| RECORDS PROVIDED |
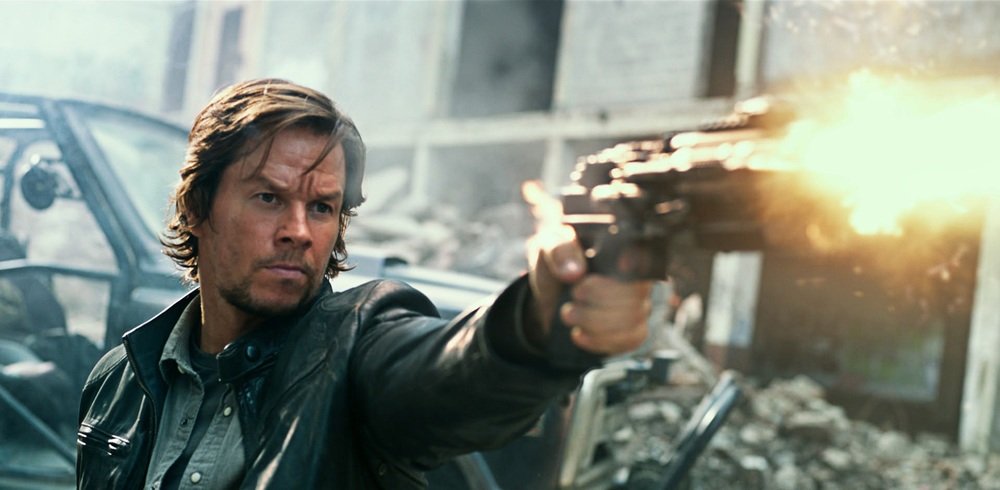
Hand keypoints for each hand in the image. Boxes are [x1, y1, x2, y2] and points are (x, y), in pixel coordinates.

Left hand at [527, 224, 652, 355]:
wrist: (548, 294)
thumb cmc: (555, 263)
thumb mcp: (549, 246)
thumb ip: (560, 251)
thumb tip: (575, 272)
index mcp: (623, 247)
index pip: (644, 258)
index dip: (636, 265)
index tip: (618, 267)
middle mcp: (638, 275)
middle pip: (636, 296)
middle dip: (598, 300)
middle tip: (574, 295)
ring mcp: (639, 303)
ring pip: (633, 320)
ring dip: (594, 323)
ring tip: (569, 314)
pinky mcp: (633, 328)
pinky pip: (632, 339)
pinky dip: (600, 341)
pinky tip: (579, 334)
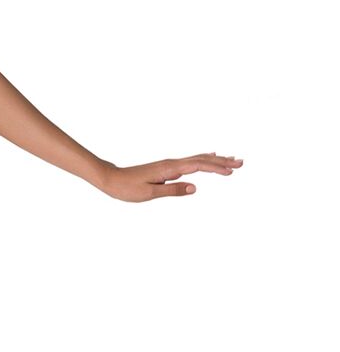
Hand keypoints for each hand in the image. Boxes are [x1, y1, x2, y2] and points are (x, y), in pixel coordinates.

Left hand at [99, 152, 242, 201]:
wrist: (109, 179)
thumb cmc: (127, 188)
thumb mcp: (149, 193)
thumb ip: (172, 190)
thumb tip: (195, 188)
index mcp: (169, 168)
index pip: (198, 166)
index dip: (216, 167)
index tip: (232, 170)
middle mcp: (171, 163)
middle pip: (201, 160)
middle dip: (222, 161)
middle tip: (242, 162)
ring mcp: (169, 165)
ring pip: (197, 159)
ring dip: (215, 160)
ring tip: (232, 160)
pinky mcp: (166, 168)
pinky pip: (190, 162)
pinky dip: (203, 160)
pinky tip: (208, 158)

| WORK REQUIRED |
Print nothing but the lines from the line with "middle mcp: (171, 163)" to the last line of the records above. Both of those lines count.

| RESPONSE AREA |
middle mcp: (171, 163)
middle pip: (201, 160)
middle dip: (222, 161)
middle tip: (242, 162)
ring mcp: (169, 165)
ring pip: (197, 159)
ring dip: (215, 160)
ring tip: (232, 160)
pinky mcp: (166, 168)
pinky pip: (190, 162)
pinky dip: (203, 160)
pinky tip: (208, 158)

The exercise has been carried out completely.